Asset Turnover Ratio Example
This is slightly higher than the industry average of 2.1, which indicates that the business is using its assets efficiently. Investors and lenders can also look at your asset turnover ratio to help figure out how well your business is run. Over 1.8 million professionals use CFI to learn accounting, financial analysis, modeling and more. Start with a free account to explore 20+ always-free courses and hundreds of finance templates and cheat sheets. Below are the steps as well as the formula for calculating the asset turnover ratio.

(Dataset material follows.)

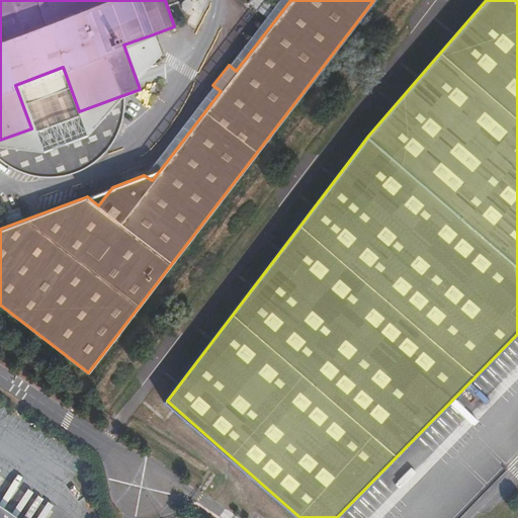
[(161,55),(153,34),(123,45),(136,78),(161,55)]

For example, retail companies have high sales and low assets, hence will have a high total asset turnover. On the other hand, Telecommunications, Media & Technology (TMT) may have a low total asset turnover due to their high asset base. Thus, it is important to compare the total asset turnover against a company’s peers. Check out our debt to asset ratio calculator and fixed asset turnover ratio calculator to understand more on this topic. For instance, a ratio of 1 means that the net sales of a company equals the average total assets for the year. In other words, the company is generating 1 dollar of sales for every dollar invested in assets.
Accounting 101 for Small Businesses
Let’s say ABC Company operates in the retail sector, which has an average asset turnover ratio of 2.1. The total asset turnover ratio calculates net sales as a percentage of assets to show how many sales are generated from each dollar of company assets. For instance, a ratio of .5 means that each dollar of assets generates 50 cents of sales. The ratio measures the efficiency of how well a company uses assets to produce sales.